Abba was fanning himself with the folded front section of Ma’ariv when the bell buzzed. Ema was making her way through the kitchen door with a transparent tumbler of tea and nana, held on a waxy serviette, stirring up settled sugar. Abba looked up at her. Ema reached the couch, placed the serviette on the glass top of the coffee table, gently settled her tumbler on the serviette, and seated herself, with dignity, on the settee. She picked up the weekend supplement and considered the table of contents. The doorbell, whose chime had long since deteriorated into a scratchy drone, sounded again, much longer.
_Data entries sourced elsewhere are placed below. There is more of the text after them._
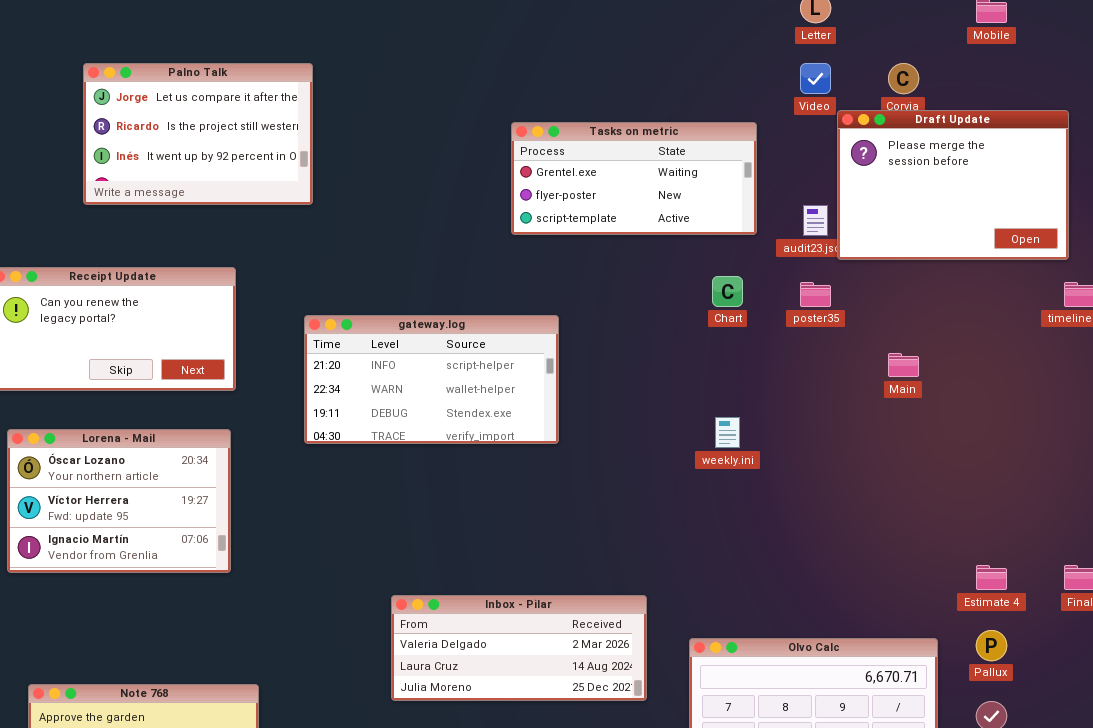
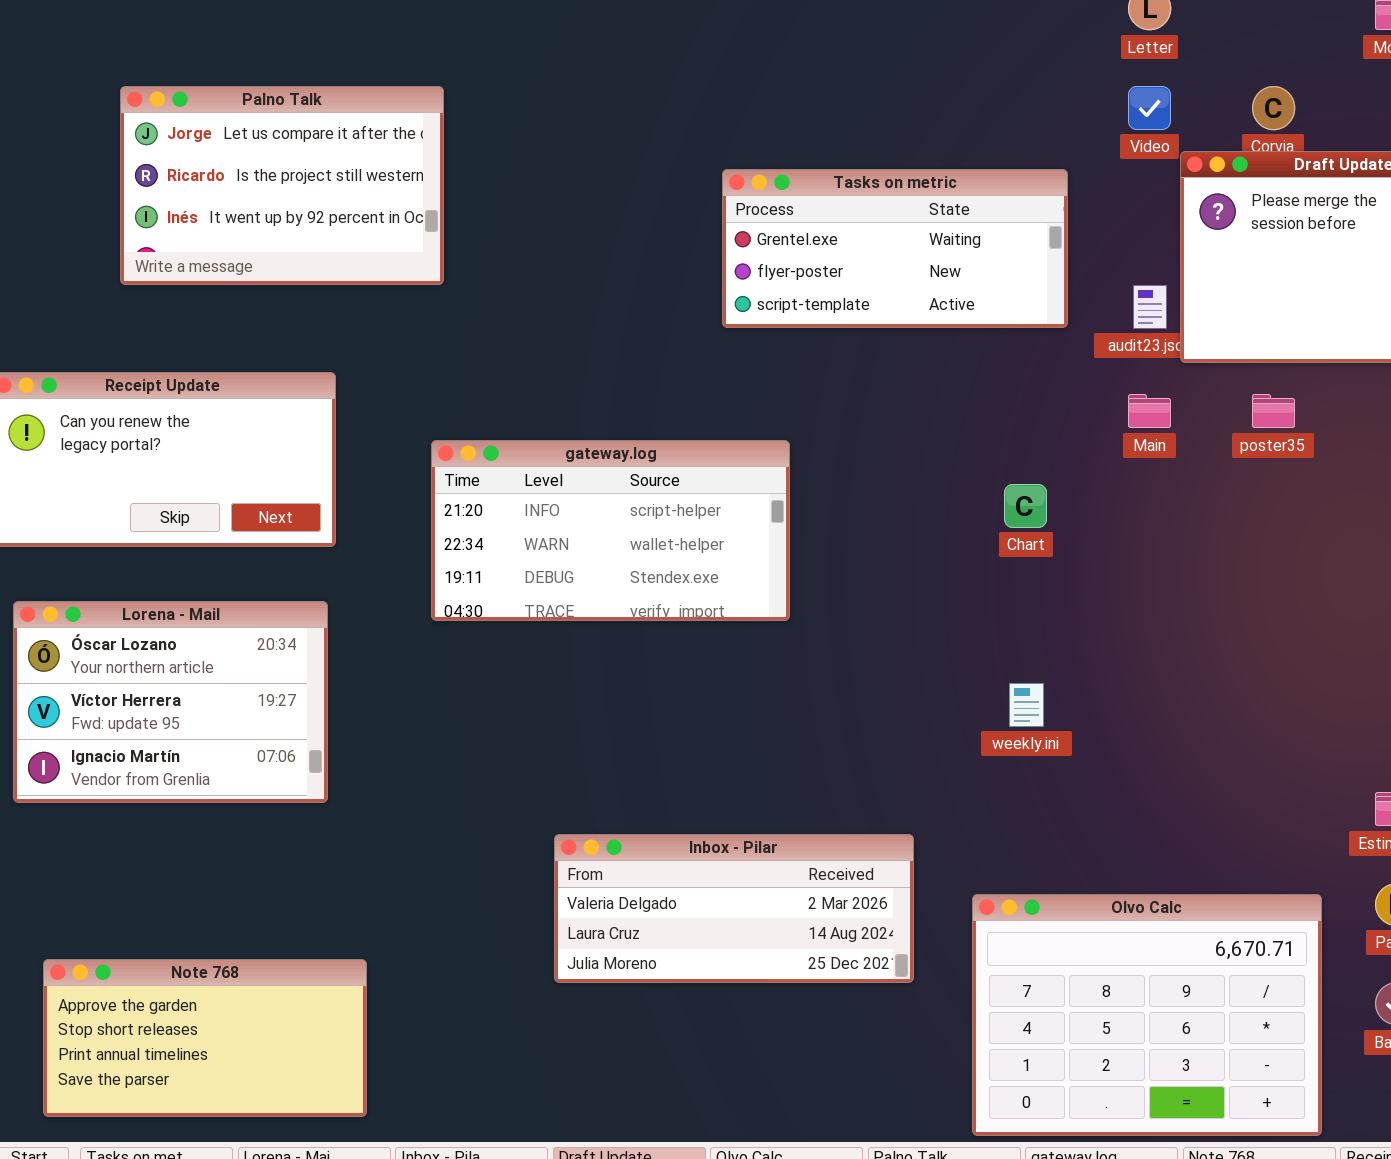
Chart: [712,276,743,307] -> [1004,484,1047,528], moved
poster35: [800,282,831,307] -> [1252,394,1295,428], moved
Main: [888,353,919,377] -> [1128,394,1171,428], moved
weekly.ini: [715,417,740,448] -> [1009,683,1044,727], moved

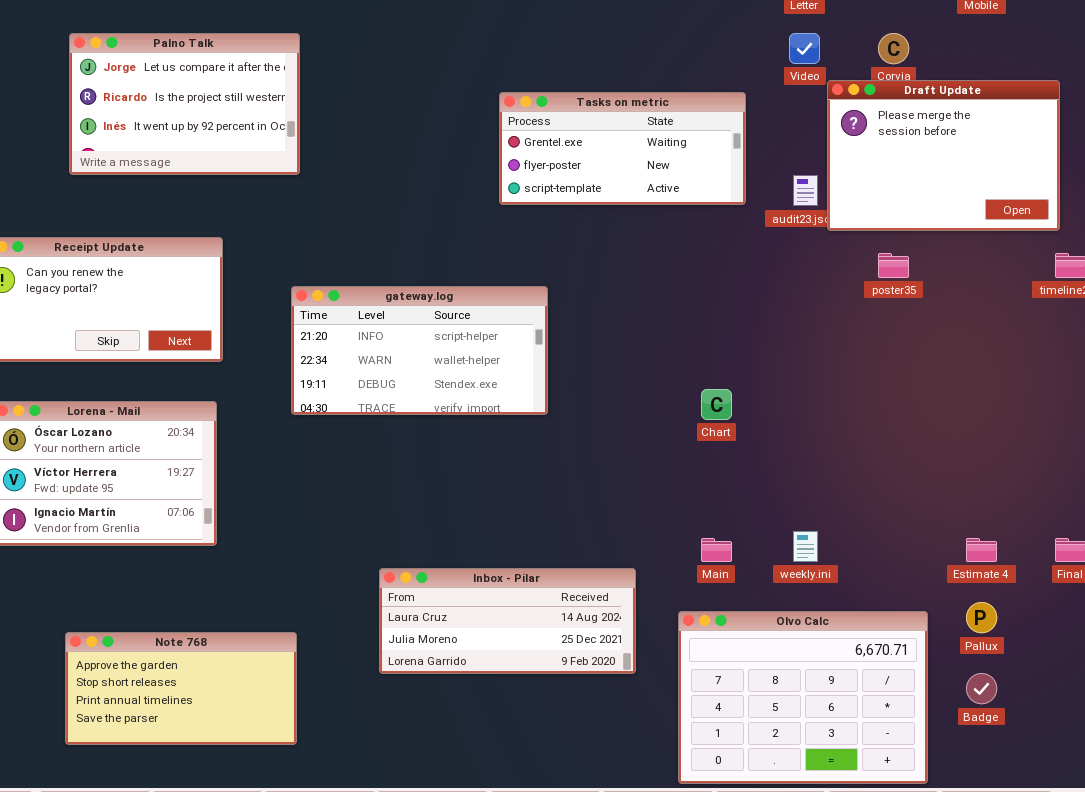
Main: [1128,394,1171,428] -> [701,538,732,562], moved
Chart: [1004,484,1047,528] -> [701,389,732,420], moved
weekly.ini: [1009,683,1044,727] -> [793,531,818,562], moved
Inbox - Pilar: [554,834,914,983] -> [379,568,636,674], scrolled down 1 row
Note 768: [43,959,367,1117] -> [65,632,297,745], moved

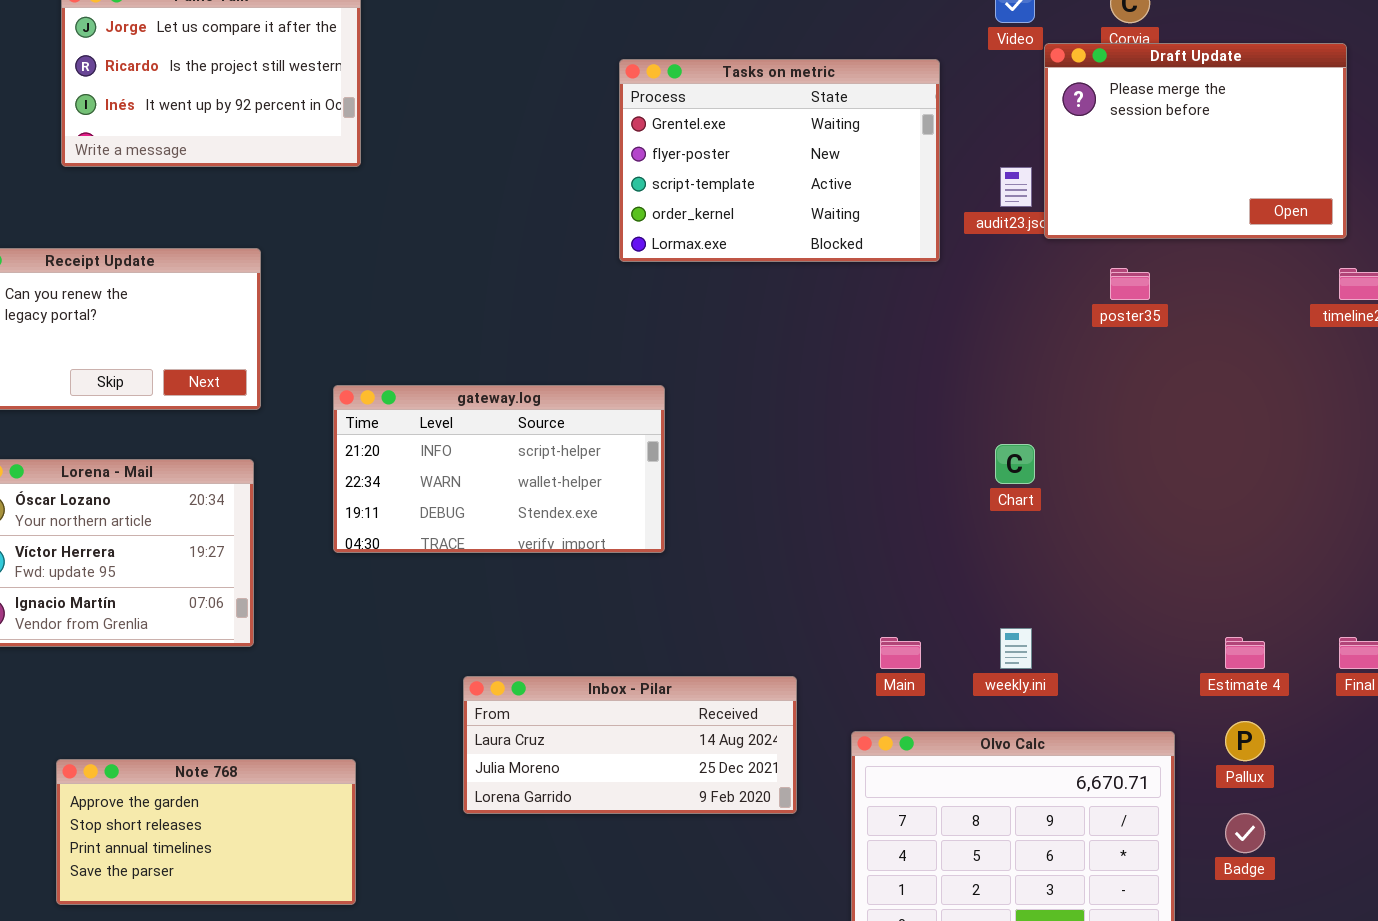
Tasks on metric: [499,92,746,205] -> [619,59,940,262], resized
gateway.log: [291,286,548,415] -> [333,385,665,553], moved
Chart: [701,389,732,420] -> [995,444,1035,484], moved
Abba, whose gazed had tracked his wife along her journey from kitchen to sofa, stared at the straight-backed figure in the white satin housecoat he had bought her on their trip two years ago to Bonn. Ema turned a page. A drop of sweat crawled from the corner of his right eye to his cheek.
He turned his gaze to me, sitting on the cool patterned tiles with my Ditza.
“Is someone going to get the door?” he asked, directing his words into the high-ceilinged vacuum, the drop of sweat falling from his cheek and just missing the strap of his white singlet to hit a tuft of hairs on his bony shoulder.
Ema finished reading a sentence, smiled, and slowly, with poise, directed her eyes at her husband.
“Well, you certainly don’t expect the girl to do it,” she said acidly.